## Problem description
Every single entry should be printed exactly.

[Dataset records]
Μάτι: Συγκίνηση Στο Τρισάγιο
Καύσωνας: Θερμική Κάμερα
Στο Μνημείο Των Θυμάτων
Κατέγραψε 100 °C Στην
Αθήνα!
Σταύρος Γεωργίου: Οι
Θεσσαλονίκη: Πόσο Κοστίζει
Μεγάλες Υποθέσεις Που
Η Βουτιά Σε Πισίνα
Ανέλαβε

## Completed task
Μάτι: Συγκίνηση Στο Τρισάγιο
Καύσωνας: Θερμική Κάμερα
Στο Μνημείο Των Θυμάτων
Κατέγραψε 100 °C Στην
Αθήνα!
Σταύρος Γεωργίου: Οι
Θεσσαλονίκη: Πόσο Κοστίζει
Μεγάλες Υποθέσεις Που
Η Βουτιά Σε Πισίνα
Ανέλαβε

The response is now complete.